Brand Finance calculates the values of brands in its rankings using the Royalty Relief approach – a brand valuation method compliant with the industry standards set in ISO 10668. It involves estimating the likely future revenues that are attributable to a brand by calculating a royalty rate that would be charged for its use, to arrive at a ‘brand value’ understood as a net economic benefit that a brand owner would achieve by licensing the brand in the open market.
The steps in this process are as follows:
1 Calculate brand strength using a balanced scorecard of metrics assessing Marketing Investment, Stakeholder Equity, and Business Performance. Brand strength is expressed as a Brand Strength Index (BSI) score on a scale of 0 to 100.
2 Determine royalty range for each industry, reflecting the importance of brand to purchasing decisions. In luxury, the maximum percentage is high, while in extractive industry, where goods are often commoditised, it is lower. This is done by reviewing comparable licensing agreements sourced from Brand Finance’s extensive database.
3 Calculate royalty rate. The BSI score is applied to the royalty range to arrive at a royalty rate. For example, if the royalty range in a sector is 0-5% and a brand has a BSI score of 80 out of 100, then an appropriate royalty rate for the use of this brand in the given sector will be 4%.
4 Determine brand-specific revenues by estimating a proportion of parent company revenues attributable to a brand.
5 Determine forecast revenues using a function of historic revenues, equity analyst forecasts, and economic growth rates.
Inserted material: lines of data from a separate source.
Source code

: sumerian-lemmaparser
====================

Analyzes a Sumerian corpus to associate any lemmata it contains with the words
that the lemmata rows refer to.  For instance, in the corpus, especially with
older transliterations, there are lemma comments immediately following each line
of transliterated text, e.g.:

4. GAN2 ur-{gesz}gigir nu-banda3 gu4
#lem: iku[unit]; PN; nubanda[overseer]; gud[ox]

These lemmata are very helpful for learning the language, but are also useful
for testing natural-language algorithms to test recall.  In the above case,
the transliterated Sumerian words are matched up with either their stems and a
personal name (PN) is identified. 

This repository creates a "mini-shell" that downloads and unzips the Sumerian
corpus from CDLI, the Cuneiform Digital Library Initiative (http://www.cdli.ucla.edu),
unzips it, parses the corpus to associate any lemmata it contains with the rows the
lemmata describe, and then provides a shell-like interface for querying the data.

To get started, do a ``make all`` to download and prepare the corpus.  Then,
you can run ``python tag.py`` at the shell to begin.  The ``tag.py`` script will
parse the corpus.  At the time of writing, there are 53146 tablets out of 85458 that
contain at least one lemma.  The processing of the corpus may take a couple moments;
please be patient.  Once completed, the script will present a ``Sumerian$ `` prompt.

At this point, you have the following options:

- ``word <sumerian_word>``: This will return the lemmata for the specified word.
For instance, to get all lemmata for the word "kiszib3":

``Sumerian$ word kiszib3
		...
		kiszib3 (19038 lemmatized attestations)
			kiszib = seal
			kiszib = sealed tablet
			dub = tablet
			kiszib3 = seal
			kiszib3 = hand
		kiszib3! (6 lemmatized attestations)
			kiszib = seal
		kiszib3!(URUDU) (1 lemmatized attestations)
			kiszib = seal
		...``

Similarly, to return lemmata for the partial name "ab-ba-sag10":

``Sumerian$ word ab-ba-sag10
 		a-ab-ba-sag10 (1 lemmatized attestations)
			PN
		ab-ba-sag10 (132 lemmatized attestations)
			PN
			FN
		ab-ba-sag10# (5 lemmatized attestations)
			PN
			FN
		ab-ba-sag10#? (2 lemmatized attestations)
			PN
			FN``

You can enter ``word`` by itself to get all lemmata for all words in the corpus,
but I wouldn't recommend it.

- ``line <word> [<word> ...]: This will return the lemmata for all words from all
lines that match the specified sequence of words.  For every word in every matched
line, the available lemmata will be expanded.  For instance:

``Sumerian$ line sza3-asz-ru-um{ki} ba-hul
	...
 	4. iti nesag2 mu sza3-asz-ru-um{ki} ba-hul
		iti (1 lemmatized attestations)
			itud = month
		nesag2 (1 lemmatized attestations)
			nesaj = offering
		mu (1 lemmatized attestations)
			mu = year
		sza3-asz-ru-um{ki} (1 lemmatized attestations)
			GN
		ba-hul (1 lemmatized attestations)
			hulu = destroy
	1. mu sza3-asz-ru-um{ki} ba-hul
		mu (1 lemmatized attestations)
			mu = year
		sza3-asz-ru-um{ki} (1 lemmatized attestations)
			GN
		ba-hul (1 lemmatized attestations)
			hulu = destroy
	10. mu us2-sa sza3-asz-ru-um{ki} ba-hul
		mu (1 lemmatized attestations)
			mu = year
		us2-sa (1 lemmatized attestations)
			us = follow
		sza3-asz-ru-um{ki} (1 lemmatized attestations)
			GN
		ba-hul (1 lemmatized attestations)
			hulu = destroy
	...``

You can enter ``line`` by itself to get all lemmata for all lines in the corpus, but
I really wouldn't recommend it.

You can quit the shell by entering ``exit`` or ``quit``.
6 Apply the royalty rate to the forecast revenues to derive brand revenues.
7 Discount post-tax brand revenues to a net present value which equals the brand value.
Brand Finance has produced this study with an independent and unbiased analysis. The values derived and opinions presented in this study are based on publicly available information and certain assumptions that Brand Finance used where such data was deficient or unclear. Brand Finance accepts no responsibility and will not be liable in the event that the publicly available information relied upon is subsequently found to be inaccurate. The opinions and financial analysis expressed in the study are not to be construed as providing investment or business advice. Brand Finance does not intend the study to be relied upon for any reason and excludes all liability to any body, government, or organisation.
The data presented in this study form part of Brand Finance's proprietary database, are provided for the benefit of the media, and are not to be used in part or in full for any commercial or technical purpose without written permission from Brand Finance.